Hawaii hotels continued improving in July with year-over-year gains in occupancy, average daily rate, revenue per available room and revenue.
Statewide occupancy in July grew to 85.2%, up 1 percentage point from July 2018, according to the Hawaii Hotel Performance Report, published by the Hawaii Tourism Authority. Meanwhile the average daily rate (ADR) grew nearly 4% to $305, and revenue per available room (RevPAR) increased more than 5% to $260. During the same period, hotel revenues grew by nearly 4% to almost $435 million.
Keith Vieira, principal of KV and Associates Hospitality Consulting, said it was good to see year-over-year improvement in July; however, the gains are coming on top of “what was a really lousy last summer.”
“It’s good things are improving, but we’ve still got
issues with demand,” Vieira said.
To be sure, July results were mixed across the islands, with Hawaii island and Maui reporting strong year-over-year increases. Oahu hotels posted flat occupancy and small gains in RevPAR and ADR. However, Kauai experienced drops across all categories.
Sue Kanoho, Kauai Visitors Bureau executive director, said going into 2019 she expected results would be similar to 2017 since 2018’s robust growth was due to the anomaly of visitors shifting from Puerto Rico and Florida and other places affected by storms and from Hawaii island, where there were concerns about heightened volcanic activity.

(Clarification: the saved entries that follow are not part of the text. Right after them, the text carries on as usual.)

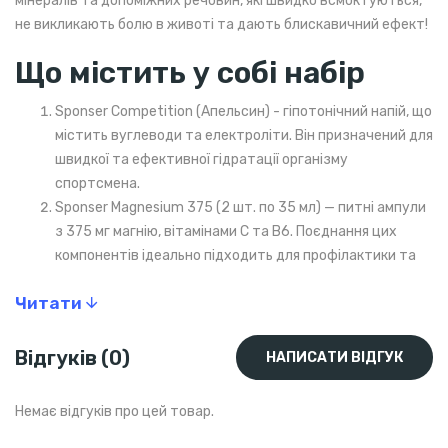
мінералів та допоміжних речовин, які швидко всмоктуються,
не викликають болю в животі та дають блискавичний ефект!
Що містить у собі набір
Sponser Competition (Апельсин) - гіпотонічний напій, що
містить вуглеводи та електроліти. Він призначений для
швидкої та ефективної гідратації організму
спортсмена.
Sponser Magnesium 375 (2 шт. по 35 мл) — питні ампули
з 375 мг магнію, вітамінами С та В6. Поєднання цих
компонентів ідеально підходить для профілактики та
купірування судом та спазмів м'язів.
Читати
Sponser Liquid Energy Gels PLUS (2 шт. по 35 г) —
вуглеводний гель з мінералами та кофеїном, який
миттєво насичує організм вуглеводами та знижує
Відгуків (0)
НАПИСАТИ ВІДГУК
стомлення.
Sponser Liquid Energy Gel SALTY (5 шт. по 35 г) —
Немає відгуків про цей товар.
вуглеводний гель з електролітами, який має
солонуватий смак та допомагає підтримувати водно-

Extra marketing this year designed to bolster Hawaii island’s recovery also may be causing potential Kauai visitors to shift, Kanoho said.

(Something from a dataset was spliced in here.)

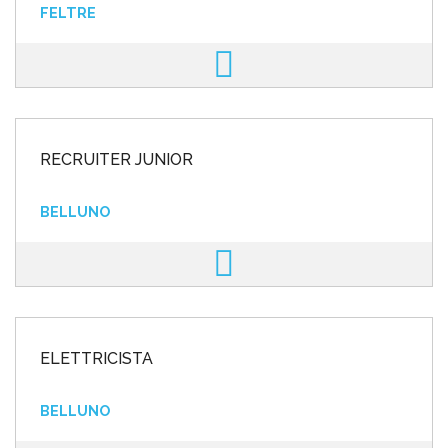
FELTRE
RECRUITER JUNIOR
BELLUNO
ELETTRICISTA
BELLUNO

“We had nearly 1.38 million arrivals last year — that’s a record in the history of tourism on Kauai,” she said. “The highest number we had prior to that was 1.29 million in 2007 before the recession.”
Despite July’s strong gains, Hawaii hotel performance year-to-date is still somewhat lackluster. Part of the reason is that gains in June and July were partially due to the severe weakening that some hotels, especially on Hawaii island, began experiencing in May 2018 following heightened eruptions at Kilauea Volcano.
Statewide occupancy during the first seven months of the year dropped more than 1 percentage point to 81.3%, and RevPAR was flat at nearly $231. However, ADR through July was up more than 1% to $284.
A more telling assessment of the market is that demand was still falling faster than supply during the first seven months of the year. According to the hotel report, demand dropped more than 3% through July, while supply fell nearly 2%.
Lower hotel supply creates competition for the remaining rooms. However, when demand drops faster than supply, it’s an indication that the market, or at least pockets of it, may be weakening. Year to date, hotel revenue has dropped nearly 2% to just over $2.6 billion.
Still, there are signs that the market is too diverse to call.
Jack Richards, president and CEO of Pleasant Holidays, said the company has seen a “pretty healthy uptick since August.”
“The first half of the year was very difficult, but the second appears to be much better,” Richards said. “For 2020, ADR is tracking up 10% compared to same time last year, however, we do not believe this is sustainable and way too early to call.”
So far this year, Richards said, the hotel ADR that Pleasant Holidays customers have paid is up 4% from 2018 — the results are based on an 11% gain for Hawaii island, a 7% rise for Maui and an increase of 6% for Kauai. However, Oahu ADR dropped 1%, he said.
“Oahu’s decline could be a hangover from the hotel labor strike that started in October and ran through the end of November,” he said.